Résultats de l’étude

  1. Sensibilité précoce du noyau antéro-dorsal du thalamus (ADN) à la pathologie tau:

    • Dès le stade Braak 0, des p-tau sont observés dans 64.3% des neurones calrétinine-positifs de la région ADN dans les échantillons de contrôle.
    • Aux stades précoces de la maladie d’Alzheimer (Braak stages III-IV), la région ADN présente un niveau modéré d’accumulation de p-tau (8.54% de couverture, densité de 11.65), atteignant au stade avancé (Braak stages V-VI) une couverture de 36.31% et une densité de 118.89 cellules/mm², indiquant une accumulation continue et significative de pathologie tau dans la région ADN au cours de la progression de la maladie.
  2. Impact de tau sur les terminaux axonaux antéro-dorsaux:

    • La distribution de tau, que ce soit au niveau des terminaux présynaptiques (principalement dans les terminaux axonaux VGluT2-positifs) ou au niveau postsynaptique, se concentre principalement dans la région ADN.
    • La microscopie électronique montre que 5-20% des terminaux présynaptiques contiennent du p-tau dans les échantillons de stade moyen et avancé (principalement terminaux VGluT2+), avec 21.6% et 51.5% des éléments postsynaptiques contenant du p-tau respectivement.
  3. Exploration préliminaire des voies de diffusion de tau:

    • L’accumulation de p-tau dans les terminaux VGluT2-positifs suggère une propagation trans-synaptique potentielle, notamment depuis le corps mamillaire vers l’ADN, puis de l’ADN vers le cortex rétrosplénial (RS).
  4. Vulnérabilité sélective spécifique des types cellulaires:

    • En phase très précoce de la maladie (stade Braak 0), les neurones calrétinine-positifs montrent une sensibilité élevée à tau, constituant la majorité des cellules p-tau positives dans la région ADN (64.3%).
    • Cette découverte met en lumière l’impact significatif de la pathologie tau dans les régions sous-corticales durant la progression de la maladie d’Alzheimer, offrant de potentielles nouvelles pistes pour des traitements ciblés précoces basés sur les sous-types cellulaires spécifiques.

Conclusion

Cet article confirme la spécificité sous-type et synaptique de la pathologie tau aux stades précoces de la maladie d’Alzheimer dans la région ADN, en soulignant particulièrement les terminaux axonaux présynaptiques VGluT2-positifs. Cette étude démontre l’accumulation et la propagation progressive de la pathologie tau au cours de la progression de la maladie d’Alzheimer et propose que l’ADN pourrait être un carrefour majeur pour la pathologie tau précoce. Ces découvertes sont significatives pour comprendre les mécanismes de déviation de la maladie d’Alzheimer à ses premiers stades et leurs impacts sur d’autres systèmes.

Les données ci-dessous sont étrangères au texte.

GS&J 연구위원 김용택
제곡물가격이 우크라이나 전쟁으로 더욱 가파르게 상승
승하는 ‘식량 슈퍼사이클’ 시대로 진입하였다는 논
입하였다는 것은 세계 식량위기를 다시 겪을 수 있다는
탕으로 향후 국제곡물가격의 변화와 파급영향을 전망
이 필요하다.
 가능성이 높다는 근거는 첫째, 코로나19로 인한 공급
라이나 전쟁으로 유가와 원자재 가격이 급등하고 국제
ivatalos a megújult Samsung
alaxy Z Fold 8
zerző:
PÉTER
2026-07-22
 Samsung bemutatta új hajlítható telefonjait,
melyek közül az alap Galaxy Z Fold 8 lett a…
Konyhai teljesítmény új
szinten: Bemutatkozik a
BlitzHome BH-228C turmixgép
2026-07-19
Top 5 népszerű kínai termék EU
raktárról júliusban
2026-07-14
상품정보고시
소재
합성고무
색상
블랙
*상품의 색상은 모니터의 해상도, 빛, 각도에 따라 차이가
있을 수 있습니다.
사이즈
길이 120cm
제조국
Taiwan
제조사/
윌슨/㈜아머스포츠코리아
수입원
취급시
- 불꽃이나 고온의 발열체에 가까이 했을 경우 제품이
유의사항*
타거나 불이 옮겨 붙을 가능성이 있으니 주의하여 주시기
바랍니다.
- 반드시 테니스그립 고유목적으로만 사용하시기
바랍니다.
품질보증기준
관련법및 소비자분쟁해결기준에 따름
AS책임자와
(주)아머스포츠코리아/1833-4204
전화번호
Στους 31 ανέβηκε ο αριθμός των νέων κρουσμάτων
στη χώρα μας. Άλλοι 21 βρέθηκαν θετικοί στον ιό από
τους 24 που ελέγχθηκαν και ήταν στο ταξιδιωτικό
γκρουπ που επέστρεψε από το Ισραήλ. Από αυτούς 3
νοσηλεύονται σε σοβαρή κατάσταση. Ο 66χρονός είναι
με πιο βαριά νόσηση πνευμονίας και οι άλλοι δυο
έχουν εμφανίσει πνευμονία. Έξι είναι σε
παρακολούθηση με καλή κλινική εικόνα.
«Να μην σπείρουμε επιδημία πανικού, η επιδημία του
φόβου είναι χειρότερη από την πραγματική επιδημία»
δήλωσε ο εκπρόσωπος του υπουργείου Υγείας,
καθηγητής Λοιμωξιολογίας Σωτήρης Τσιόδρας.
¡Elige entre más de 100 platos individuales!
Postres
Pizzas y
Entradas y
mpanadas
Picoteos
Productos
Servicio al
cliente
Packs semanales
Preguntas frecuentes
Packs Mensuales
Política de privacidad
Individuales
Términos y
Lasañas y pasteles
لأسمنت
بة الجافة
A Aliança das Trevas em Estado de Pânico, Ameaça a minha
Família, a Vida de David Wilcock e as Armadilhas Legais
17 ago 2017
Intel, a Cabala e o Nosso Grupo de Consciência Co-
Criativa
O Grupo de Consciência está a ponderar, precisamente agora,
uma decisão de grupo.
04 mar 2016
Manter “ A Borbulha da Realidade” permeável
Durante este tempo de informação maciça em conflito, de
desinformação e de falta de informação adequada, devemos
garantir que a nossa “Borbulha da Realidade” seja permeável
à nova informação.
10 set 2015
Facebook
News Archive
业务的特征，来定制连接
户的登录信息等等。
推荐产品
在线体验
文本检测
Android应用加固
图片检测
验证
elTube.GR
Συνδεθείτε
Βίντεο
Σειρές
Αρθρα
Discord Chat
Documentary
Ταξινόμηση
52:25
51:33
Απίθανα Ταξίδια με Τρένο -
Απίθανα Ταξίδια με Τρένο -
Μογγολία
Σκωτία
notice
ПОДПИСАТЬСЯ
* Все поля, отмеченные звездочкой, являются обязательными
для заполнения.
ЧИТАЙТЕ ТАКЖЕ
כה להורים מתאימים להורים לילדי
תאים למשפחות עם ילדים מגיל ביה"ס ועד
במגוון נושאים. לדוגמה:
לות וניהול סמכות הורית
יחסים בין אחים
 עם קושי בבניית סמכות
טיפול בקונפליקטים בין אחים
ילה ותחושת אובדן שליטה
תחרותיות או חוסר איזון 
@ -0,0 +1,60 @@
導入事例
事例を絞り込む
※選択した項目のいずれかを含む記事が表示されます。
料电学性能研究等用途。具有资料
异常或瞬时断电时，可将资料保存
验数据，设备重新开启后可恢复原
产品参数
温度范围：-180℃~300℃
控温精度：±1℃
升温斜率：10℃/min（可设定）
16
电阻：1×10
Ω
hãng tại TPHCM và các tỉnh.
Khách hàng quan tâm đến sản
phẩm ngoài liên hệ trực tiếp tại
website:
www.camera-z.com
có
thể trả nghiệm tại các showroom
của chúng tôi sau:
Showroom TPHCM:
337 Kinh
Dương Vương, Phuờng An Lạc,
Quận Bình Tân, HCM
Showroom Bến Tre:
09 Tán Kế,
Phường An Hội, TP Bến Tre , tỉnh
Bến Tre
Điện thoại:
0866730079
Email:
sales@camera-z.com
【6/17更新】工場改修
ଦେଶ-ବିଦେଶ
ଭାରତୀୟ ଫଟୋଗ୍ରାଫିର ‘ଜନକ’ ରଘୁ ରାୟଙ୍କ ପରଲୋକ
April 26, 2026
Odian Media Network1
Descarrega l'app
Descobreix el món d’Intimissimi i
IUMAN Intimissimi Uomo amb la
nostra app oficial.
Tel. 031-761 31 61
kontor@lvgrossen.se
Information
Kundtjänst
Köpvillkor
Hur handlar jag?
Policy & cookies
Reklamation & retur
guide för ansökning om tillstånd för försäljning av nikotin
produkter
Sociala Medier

Commentaires et perspectives

Cette étude apporte une contribution majeure à la compréhension des mécanismes de propagation de la pathologie de la maladie d’Alzheimer dans les régions sous-corticales et suggère le rôle particulier des synapses VGluT2-positives dans la propagation de la maladie. Cela offre de nouvelles directions pour les stratégies de traitement futures, avec une possibilité d’interventions précoces ciblant ces sous-types de neurones affectés dans les stades précoces de la maladie, ayant ainsi un potentiel clinique important.